For more than a thousand years, becoming a nun was the best—and often the only—way for a young woman to get an education and to earn a modicum of independence. In the modern West, though, women have other options. In the United States, the number of religious sisters has shrunk by two thirds since 1965, to 59,600. (Worldwide, the collapse is not as dramatic: the number of sisters has dwindled by just one third over the same period, to 750,000.) And while sisters still outnumber priests across the globe, women's desire to become nuns is plummeting. Less than 4 percent of American Catholic women have ever "seriously" considered becoming a nun, according to 2008 data by the Center for Applied Research in the Apostolate, compared with 9 percent in 2003. And those numbers have been in decline since Vatican II. It's no wonder, really. When men have all the power, and they "investigate" women who seem to disrespect their authority, why not become a doctor, or a lawyer, or a stay-at-home mom, and submit to God without the authoritarian meddling?

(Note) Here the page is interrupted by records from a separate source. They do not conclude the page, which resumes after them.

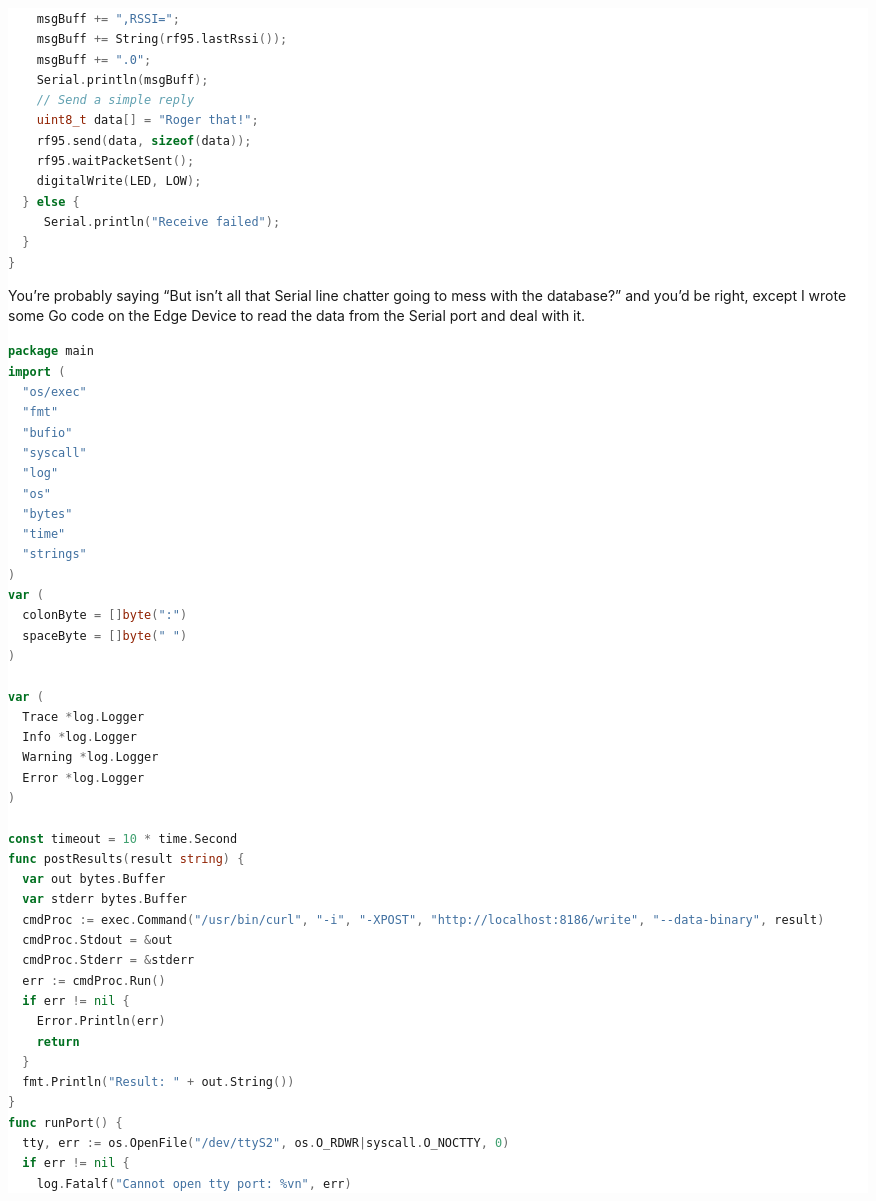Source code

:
 ```cpp
    msgBuff += ",RSSI=";
    msgBuff += String(rf95.lastRssi());
    msgBuff += ".0";
    Serial.println(msgBuff);
    // Send a simple reply
    uint8_t data[] = "Roger that!";
    rf95.send(data, sizeof(data));
    rf95.waitPacketSent();
    digitalWrite(LED, LOW);
  } else {
     Serial.println("Receive failed");
  }
}

```

You’re probably saying “But isn’t all that Serial line chatter going to mess with the database?” and you’d be right, except I wrote some Go code on the Edge Device to read the data from the Serial port and deal with it.

```go
package main
import (
  "os/exec"
  "fmt"
  "bufio"
  "syscall"
  "log"
  "os"
  "bytes"
  "time"
  "strings"
)
var (
  colonByte = []byte(":")
  spaceByte = []byte(" ")
)

var (
  Trace *log.Logger
  Info *log.Logger
  Warning *log.Logger
  Error *log.Logger
)

const timeout = 10 * time.Second
func postResults(result string) {
  var out bytes.Buffer
  var stderr bytes.Buffer
  cmdProc := exec.Command("/usr/bin/curl", "-i", "-XPOST", "http://localhost:8186/write", "--data-binary", result)
  cmdProc.Stdout = &out
  cmdProc.Stderr = &stderr
  err := cmdProc.Run()
  if err != nil {
    Error.Println(err)
    return
  }
  fmt.Println("Result: " + out.String())
}
func runPort() {
  tty, err := os.OpenFile("/dev/ttyS2", os.O_RDWR|syscall.O_NOCTTY, 0)
  if err != nil {
    log.Fatalf("Cannot open tty port: %vn", err)
```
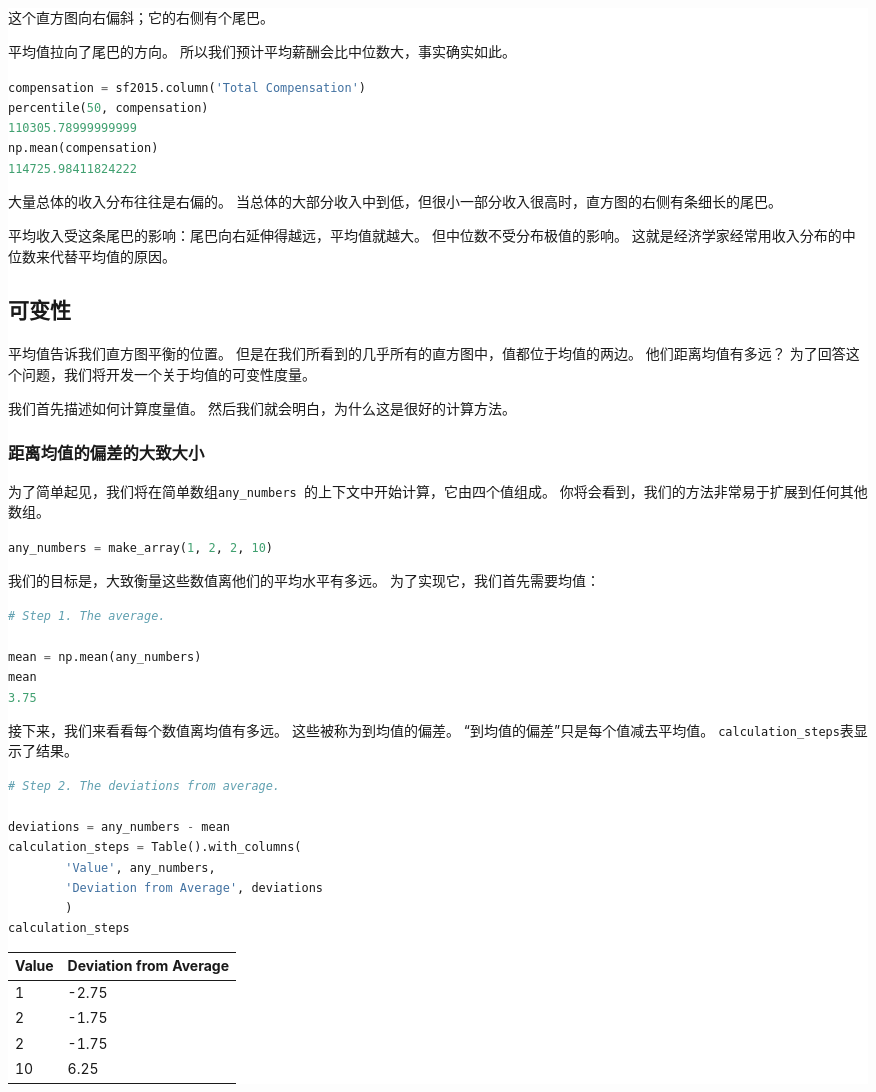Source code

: 这个直方图向右偏斜；它的右侧有个尾巴。

平均值拉向了尾巴的方向。 所以我们预计平均薪酬会比中位数大，事实确实如此。

```py
compensation = sf2015.column('Total Compensation')
percentile(50, compensation)
110305.78999999999
np.mean(compensation)
114725.98411824222
```

大量总体的收入分布往往是右偏的。 当总体的大部分收入中到低，但很小一部分收入很高时，直方图的右侧有条细长的尾巴。

平均收入受这条尾巴的影响：尾巴向右延伸得越远，平均值就越大。 但中位数不受分布极值的影响。 这就是经济学家经常用收入分布的中位数来代替平均值的原因。

## 可变性

平均值告诉我们直方图平衡的位置。 但是在我们所看到的几乎所有的直方图中，值都位于均值的两边。 他们距离均值有多远？ 为了回答这个问题，我们将开发一个关于均值的可变性度量。

我们首先描述如何计算度量值。 然后我们就会明白，为什么这是很好的计算方法。

### 距离均值的偏差的大致大小

为了简单起见，我们将在简单数组`any_numbers `的上下文中开始计算，它由四个值组成。 你将会看到，我们的方法非常易于扩展到任何其他数组。

```py
any_numbers = make_array(1, 2, 2, 10)
```

我们的目标是，大致衡量这些数值离他们的平均水平有多远。 为了实现它，我们首先需要均值：

```py
# Step 1. The average.

mean = np.mean(any_numbers)
mean
3.75
```

接下来，我们来看看每个数值离均值有多远。 这些被称为到均值的偏差。 “到均值的偏差”只是每个值减去平均值。 `calculation_steps`表显示了结果。

```py
# Step 2. The deviations from average.

deviations = any_numbers - mean
calculation_steps = Table().with_columns(
        'Value', any_numbers,
        'Deviation from Average', deviations
        )
calculation_steps
```


| Value | Deviation from Average |
| --- | --- |
| 1 | -2.75 |
| 2 | -1.75 |
| 2 | -1.75 |
| 10 | 6.25 |
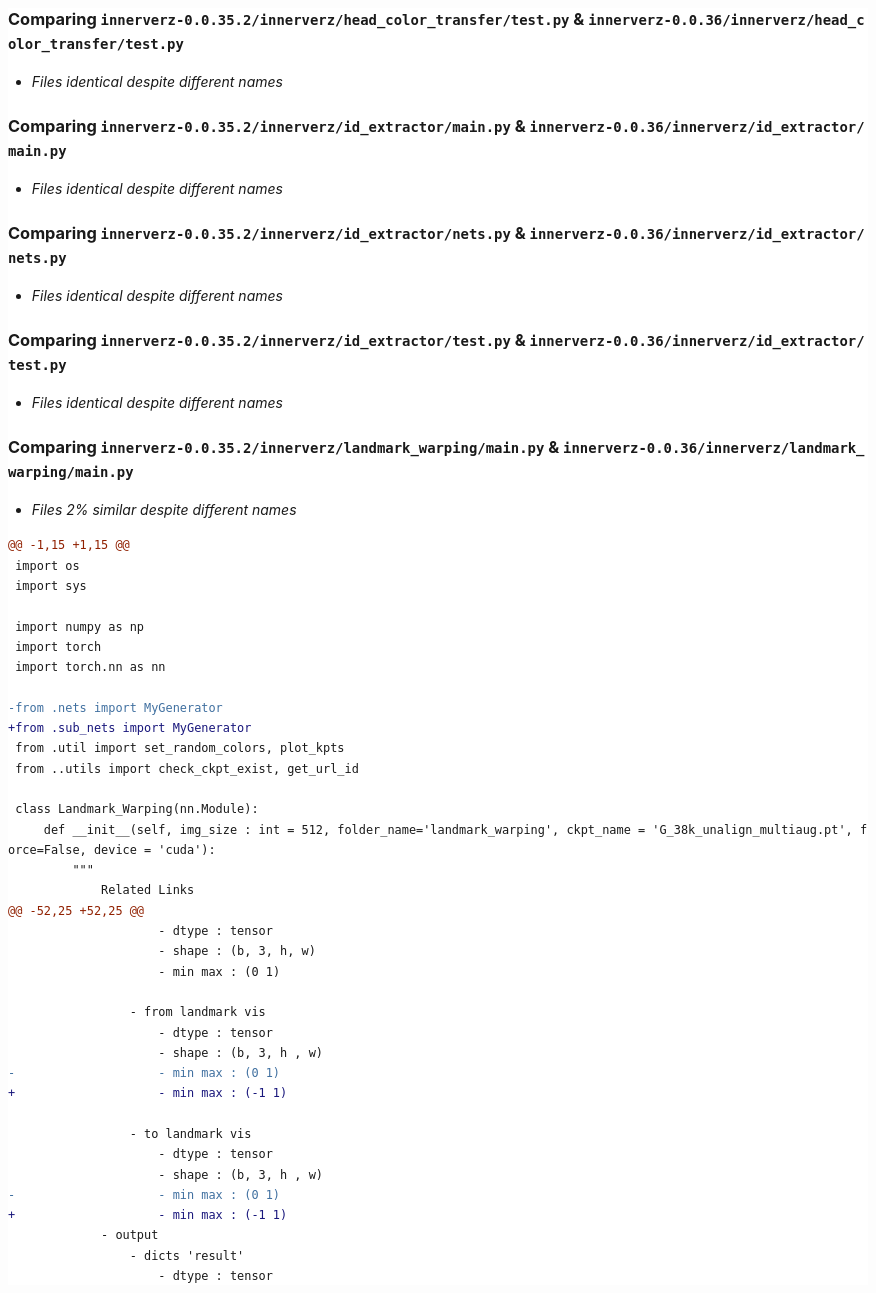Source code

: ### Comparing `innerverz-0.0.35.2/innerverz/head_color_transfer/test.py` & `innerverz-0.0.36/innerverz/head_color_transfer/test.py`

 * *Files identical despite different names*

### Comparing `innerverz-0.0.35.2/innerverz/id_extractor/main.py` & `innerverz-0.0.36/innerverz/id_extractor/main.py`

 * *Files identical despite different names*

### Comparing `innerverz-0.0.35.2/innerverz/id_extractor/nets.py` & `innerverz-0.0.36/innerverz/id_extractor/nets.py`

 * *Files identical despite different names*

### Comparing `innerverz-0.0.35.2/innerverz/id_extractor/test.py` & `innerverz-0.0.36/innerverz/id_extractor/test.py`

 * *Files identical despite different names*

### Comparing `innerverz-0.0.35.2/innerverz/landmark_warping/main.py` & `innerverz-0.0.36/innerverz/landmark_warping/main.py`

 * *Files 2% similar despite different names*

```diff
@@ -1,15 +1,15 @@
 import os
 import sys
 
 import numpy as np
 import torch
 import torch.nn as nn
 
-from .nets import MyGenerator
+from .sub_nets import MyGenerator
 from .util import set_random_colors, plot_kpts
 from ..utils import check_ckpt_exist, get_url_id
 
 class Landmark_Warping(nn.Module):
     def __init__(self, img_size : int = 512, folder_name='landmark_warping', ckpt_name = 'G_38k_unalign_multiaug.pt', force=False, device = 'cuda'):
         """
             Related Links
@@ -52,25 +52,25 @@
                     - dtype : tensor
                     - shape : (b, 3, h, w)
                     - min max : (0 1)
                 
                 - from landmark vis
                     - dtype : tensor
                     - shape : (b, 3, h , w)
-                    - min max : (0 1)
+                    - min max : (-1 1)
                     
                 - to landmark vis
                     - dtype : tensor
                     - shape : (b, 3, h , w)
-                    - min max : (0 1)
+                    - min max : (-1 1)
             - output
                 - dicts 'result'
                     - dtype : tensor
```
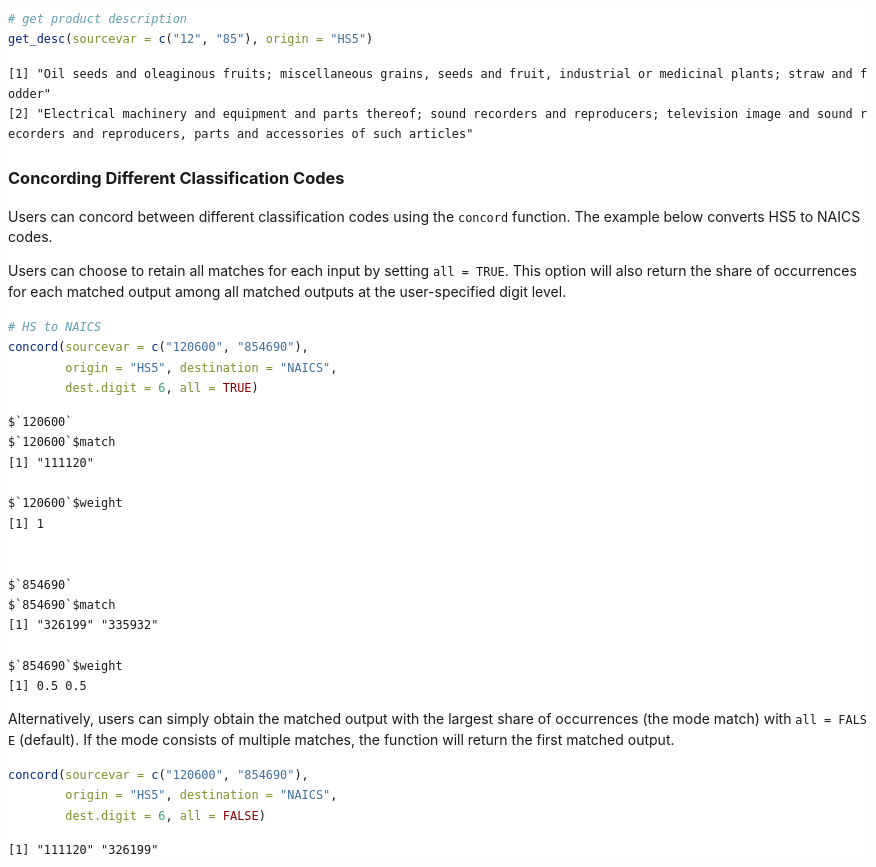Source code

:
 ```r
# get product description
get_desc(sourcevar = c("12", "85"), origin = "HS5")
```
```
[1] "Oil seeds and oleaginous fruits; miscellaneous grains, seeds and fruit, industrial or medicinal plants; straw and fodder"     
[2] "Electrical machinery and equipment and parts thereof; sound recorders and reproducers; television image and sound recorders and reproducers, parts and accessories of such articles"
```

### Concording Different Classification Codes

Users can concord between different classification codes using the `concord` 
function. The example below converts HS5 to NAICS codes. 

Users can choose to retain all matches for each input by setting `all = TRUE`. 
This option will also return the share of occurrences for each matched output 
among all matched outputs at the user-specified digit level.

```r
# HS to NAICS
concord(sourcevar = c("120600", "854690"),
        origin = "HS5", destination = "NAICS",
        dest.digit = 6, all = TRUE)
```
```
$`120600`
$`120600`$match
[1] "111120"

$`120600`$weight
[1] 1


$`854690`
$`854690`$match
[1] "326199" "335932"

$`854690`$weight
[1] 0.5 0.5
```

Alternatively, users can simply obtain the matched output with the largest 
share of occurrences (the mode match) with `all = FALSE` (default). If the 
mode consists of multiple matches, the function will return the first matched output.

```r
concord(sourcevar = c("120600", "854690"),
        origin = "HS5", destination = "NAICS",
        dest.digit = 6, all = FALSE)
```
```
[1] "111120" "326199"
```
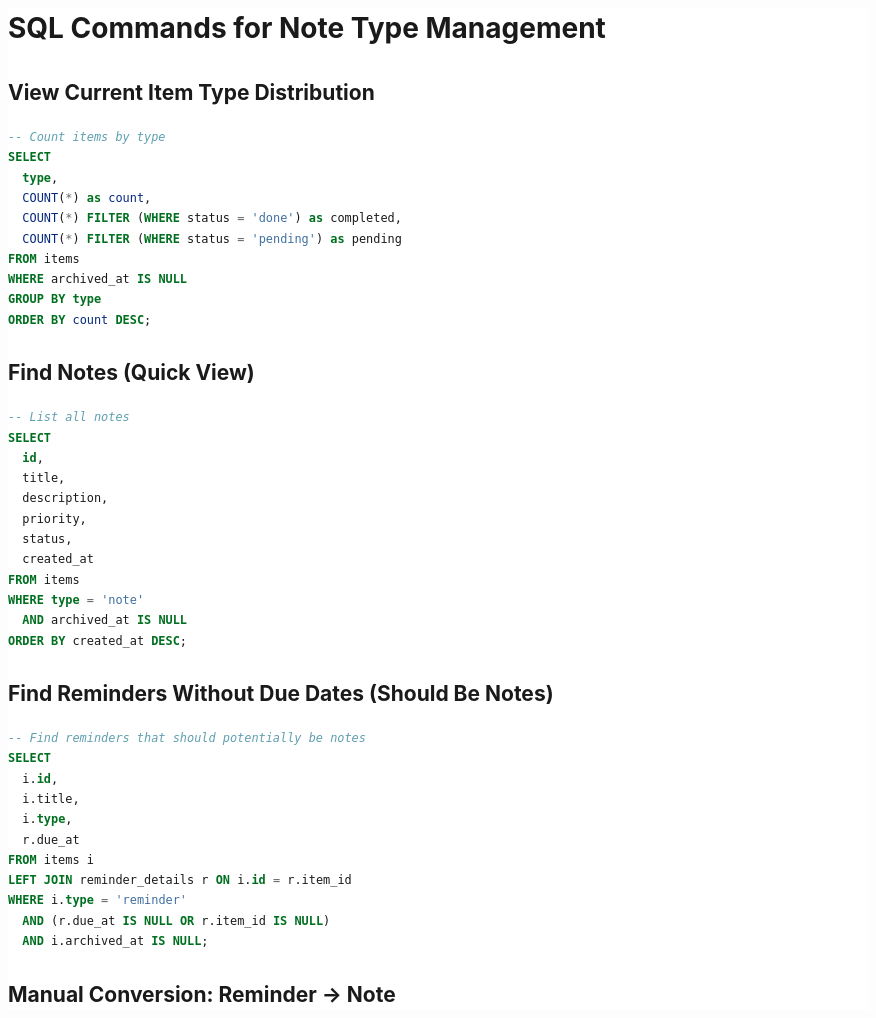# SQL Commands for Note Type Management

## View Current Item Type Distribution

```sql
-- Count items by type
SELECT 
  type,
  COUNT(*) as count,
  COUNT(*) FILTER (WHERE status = 'done') as completed,
  COUNT(*) FILTER (WHERE status = 'pending') as pending
FROM items
WHERE archived_at IS NULL
GROUP BY type
ORDER BY count DESC;
```

## Find Notes (Quick View)

```sql
-- List all notes
SELECT 
  id,
  title,
  description,
  priority,
  status,
  created_at
FROM items
WHERE type = 'note'
  AND archived_at IS NULL
ORDER BY created_at DESC;
```

## Find Reminders Without Due Dates (Should Be Notes)

```sql
-- Find reminders that should potentially be notes
SELECT 
  i.id,
  i.title,
  i.type,
  r.due_at
FROM items i
LEFT JOIN reminder_details r ON i.id = r.item_id
WHERE i.type = 'reminder'
  AND (r.due_at IS NULL OR r.item_id IS NULL)
  AND i.archived_at IS NULL;
```

## Manual Conversion: Reminder → Note
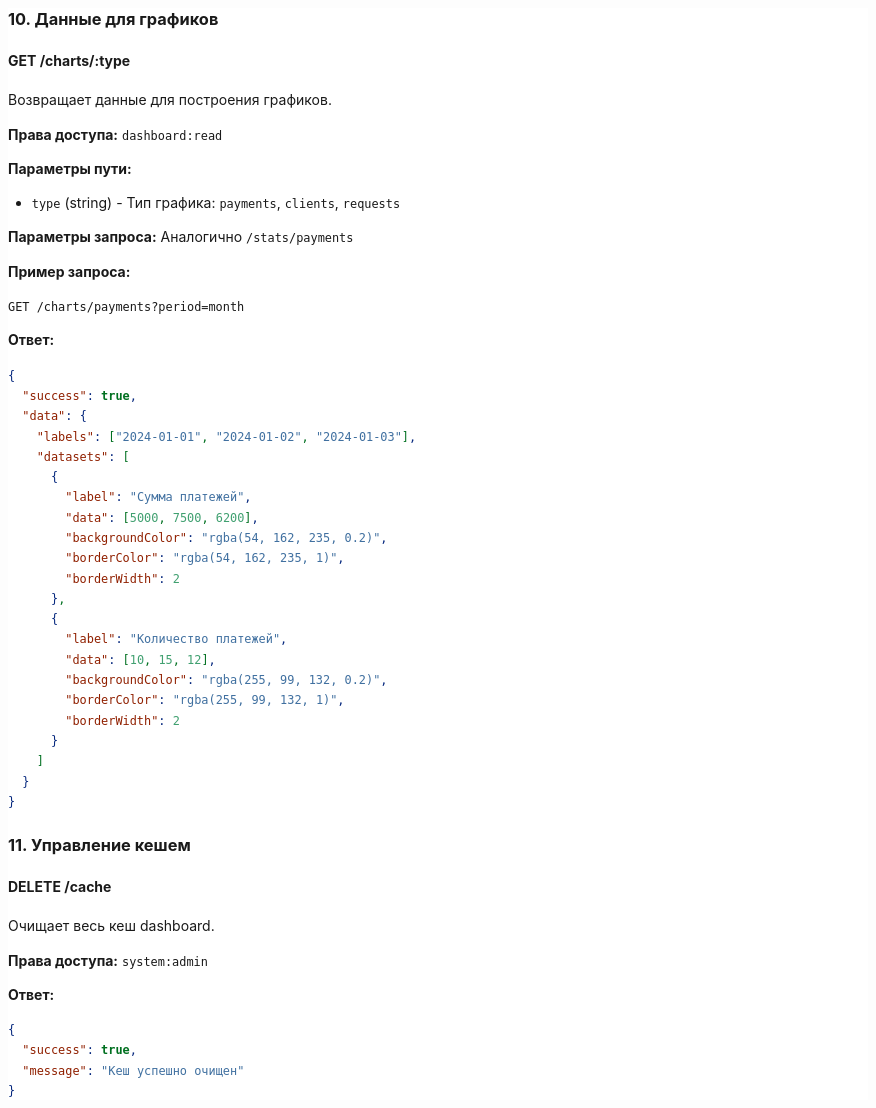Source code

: ### 10. Данные для графиков

#### GET /charts/:type

Возвращает данные для построения графиков.

**Права доступа:** `dashboard:read`

**Параметры пути:**
- `type` (string) - Тип графика: `payments`, `clients`, `requests`

**Параметры запроса:** Аналогично `/stats/payments`

**Пример запроса:**
```
GET /charts/payments?period=month
```

**Ответ:**
```json
{
  "success": true,
  "data": {
    "labels": ["2024-01-01", "2024-01-02", "2024-01-03"],
    "datasets": [
      {
        "label": "Сумма платежей",
        "data": [5000, 7500, 6200],
        "backgroundColor": "rgba(54, 162, 235, 0.2)",
        "borderColor": "rgba(54, 162, 235, 1)",
        "borderWidth": 2
      },
      {
        "label": "Количество платежей", 
        "data": [10, 15, 12],
        "backgroundColor": "rgba(255, 99, 132, 0.2)",
        "borderColor": "rgba(255, 99, 132, 1)",
        "borderWidth": 2
      }
    ]
  }
}
```

### 11. Управление кешем

#### DELETE /cache

Очищает весь кеш dashboard.

**Права доступа:** `system:admin`

**Ответ:**
```json
{
  "success": true,
  "message": "Кеш успешно очищен"
}
```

It seems, however, that the nuns who are faithful to the Church are having the last laugh. An August 2009 article by none other than the New York Times cited another study by the Center for Applied Research in the Apostolate (which is at the infamously heterodox Georgetown University) which noted that the "more modernized religious orders are attracting the fewest new members. 'We've heard anecdotally that the youngest people coming to religious life are distinctive, and they really are,' said Sister Mary Bendyna, executive director of the Center for Applied Research in the Apostolate. 'They’re more attracted to a traditional style of religious life, where there is community living, common prayer, having Mass together, praying the Liturgy of the Hours together. They are much more likely to say fidelity to the Church is important to them. And they really are looking for communities where members wear habits.'" Right now, Miller and Sister Joan must be shuddering at the thought.